There was no panto last Christmas - unlike some other venues, the Gaiety opted not to produce an online version of its show - so this production has been two years in the planning.

With over 90 people working on the show and many elaborate scenes, Mr Crosbie describes the production as "challenging" but ultimately very rewarding.

"Eighteen months without being able to set foot on stage was awful - but now we are back," he said.

Although audiences see panto as a seasonal event, planning the shows can take months. In fact, Mr Crosbie says preparation for the following year's event begins as soon as the panto ends in January.

The Gaiety has over 90 people working on this show, including cast, musicians, backstage and front of house workers.

Costume designer Pauline McCaul says that working on the panto is a year-round task, as she is constantly sourcing material and planning designs. She and her team have been back full time at the Gaiety since the summer working on this year's show.

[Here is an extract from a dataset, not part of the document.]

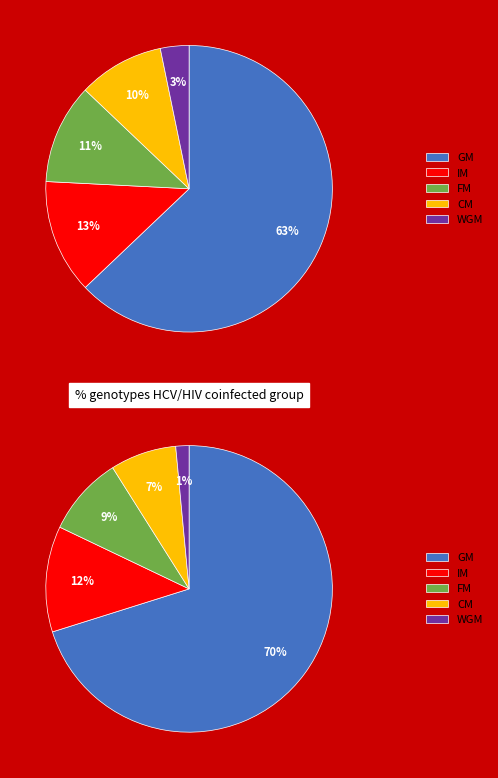

To the nearest percent, what portion does IM represent?

13%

As previews were being held, news came through to the production that children under-12s are being advised to limit social contacts and indoor gatherings for the next two weeks, however the Gaiety team is remaining upbeat, saying the audiences have been responding very positively to the shows so far.

Ciara Lyons, who plays 'Ariel' in the panto, says that watching the children in the audience is magical, as many of them will not have seen a live show before.

"Their faces are lit up", she said.

"They are in total awe."

'The Little Mermaid' opens this Wednesday, one of many pantomimes being staged around the country this Christmas.

Panto producers are hoping that if parents choose one event to attend indoors over the holidays, they will continue to make panto part of the Christmas experience.